Surveillance : le trop-plein de caméras ?
La Commission nationale de l’informatique et des libertés (CNIL) appelle à la tenue d’un débat démocratique sur les nouveaux usages des caméras de vidéosurveillance. Combinées notamment à de puissants algorithmes de reconnaissance faciale, elles posent le problème des libertés publiques et d’un fichage généralisé.
Caméras-piétons équipant certaines forces de l’ordre, utilisation de terminaux mobiles de particuliers comme à Nice avec une application pour smartphone, systèmes de vidéo «intelligente» capables de détecter des situations anormales sur la voie publique, dispositifs de suivi et de reconnaissance d’individus à l’aide de données biométriques, reconnaissance faciale, etc. : la vidéosurveillance a connu ces dernières années non seulement un développement grandissant dans les villes et parfois dans des villages mais elle a aussi connu un bond technologique très important.
À telle enseigne que la Commission nationale informatique et libertés (CNIL) vient de tirer la sonnette d’alarme en réclamant «la tenue d’un débat démocratique sur les nouveaux usages des caméras vidéo.»
«Ces technologies, sur lesquelles la CNIL est de plus en plus sollicitée, s’inscrivent dans une optique de prévention ou de répression des troubles à l’ordre public. La légitimité de cet objectif ne peut en tant que telle être contestée», assure l’autorité indépendante. «Mais ces dispositifs, qui s’articulent parfois avec des technologies de big data, soulèvent des enjeux importants pour les droits et libertés individuelles des citoyens. Le sentiment de surveillance renforcée, l’exploitation accrue et potentiellement à grande échelle de données personnelles, pour certaines sensibles (données biométriques), la restriction de la liberté d’aller et de venir anonymement, sont autant de problématiques essentielles pour le bon fonctionnement de notre société démocratique.»
Nouveau cadre juridique nécessaire
La CNIL constate combien le cadre juridique est dépassé face à cette nouvelle donne de la vidéosurveillance. «Le cadre juridique actuel (est) précis sur certaines technologies (caméras fixes, certains usages de caméras-piétons) et certaines finalités (visionnage «simple» d’images) (mais) n’apporte en revanche pas nécessairement de réponse appropriée à l’ensemble des techniques et usages nouveaux», explique l’autorité.
Avant même l’établissement de nouveaux garde-fous, le travail de contrôle est d’ores et déjà très important et les manquements nombreux. «Dans ses rapports d’activité annuels, la CNIL pointe chaque année les contrôles qu’elle a faits et les manquements au droit qu’elle a constatés. Elle pointe dans des proportions non négligeables des manquements au droit, que ce soit la formation des agents, la configuration précise des logiciels pour que les caméras ne filment pas les parties privées, la présence de panneaux indiquant qu’on est filmé, etc.», explique Laurent Mucchielli, sociologue directeur de recherches au CNRS.
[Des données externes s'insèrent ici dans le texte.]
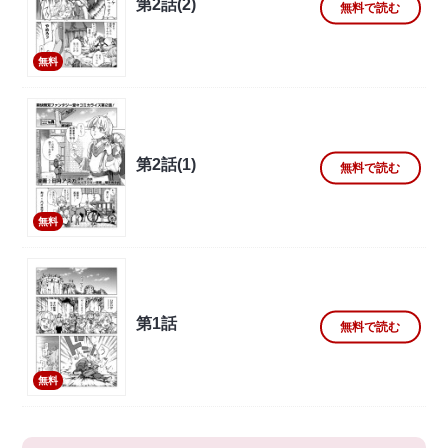
第2話(2)
無料で読む
無料
第2話(1)
無料で読む
無料
第1話
無料で読む
無料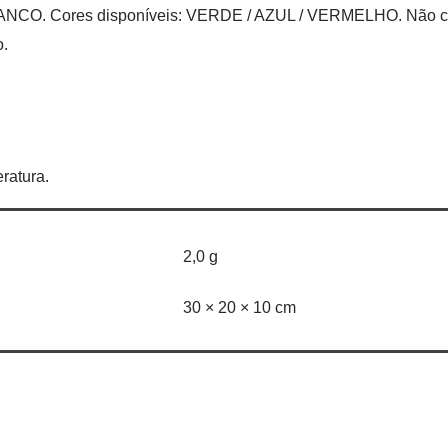
BRANCO. Cores disponíveis: VERDE / AZUL / VERMELHO. Não 
o.
ratura.
2,0 g
30 × 20 × 10 cm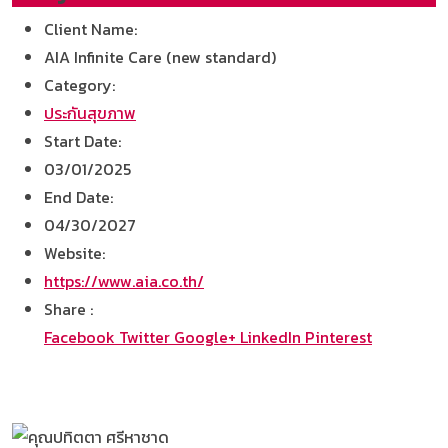
Client Name:
AIA Infinite Care (new standard)
Category:
ประกันสุขภาพ
Start Date:
03/01/2025
End Date:
04/30/2027
Website:
https://www.aia.co.th/
Share :
Facebook
Twitter
Google+
LinkedIn
Pinterest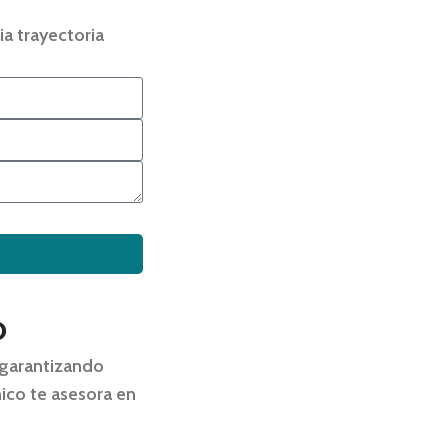
ia trayectoria
o
 garantizando
ico te asesora en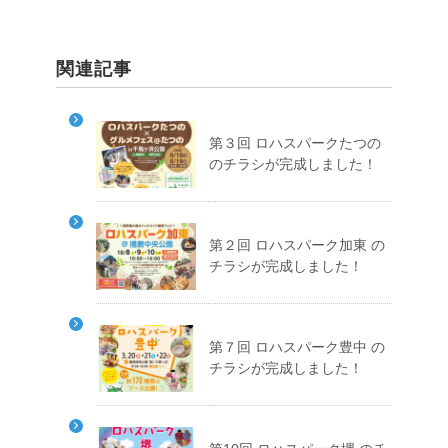
関連記事
第３回 ロハスパークたつの
のチラシが完成しました！
第２回 ロハスパーク加東 の
チラシが完成しました！
第７回 ロハスパーク豊中 の
チラシが完成しました！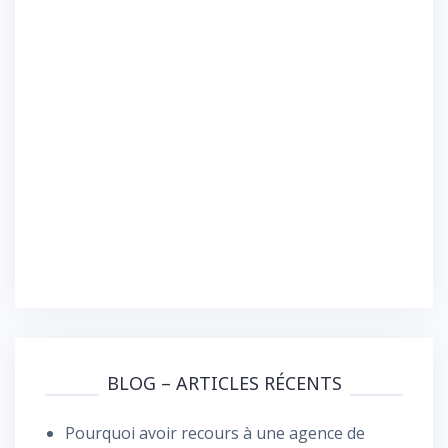
BLOG – ARTICLES RÉCENTS
Pourquoi avoir recours à une agence de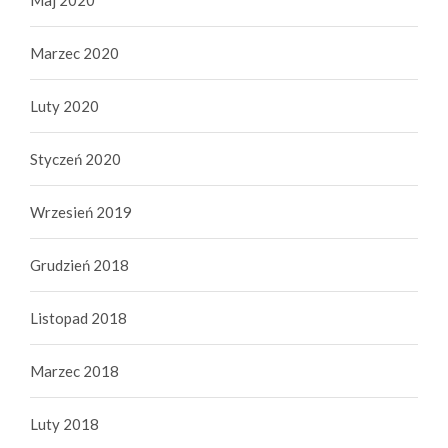
Marzec 2020
Luty 2020
Styczeń 2020
Wrzesień 2019
Grudzień 2018
Listopad 2018
Marzec 2018
Luty 2018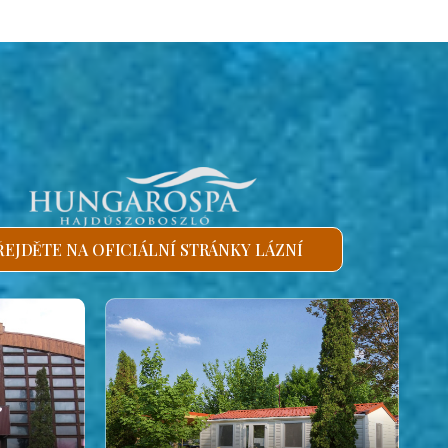
ŘEJDĚTE NA OFICIÁLNÍ STRÁNKY LÁZNÍ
«Il est aujourd’hui impératif que des garde-fous soient prévus afin d’encadrer les finalités pour lesquelles (les nouveaux dispositifs) peuvent être déployés et prévenir tout mésusage des données traitées par leur biais», estime ainsi la CNIL, qui appelle «à ce que le législateur puis le pouvoir réglementaire se saisissent de ces questions.»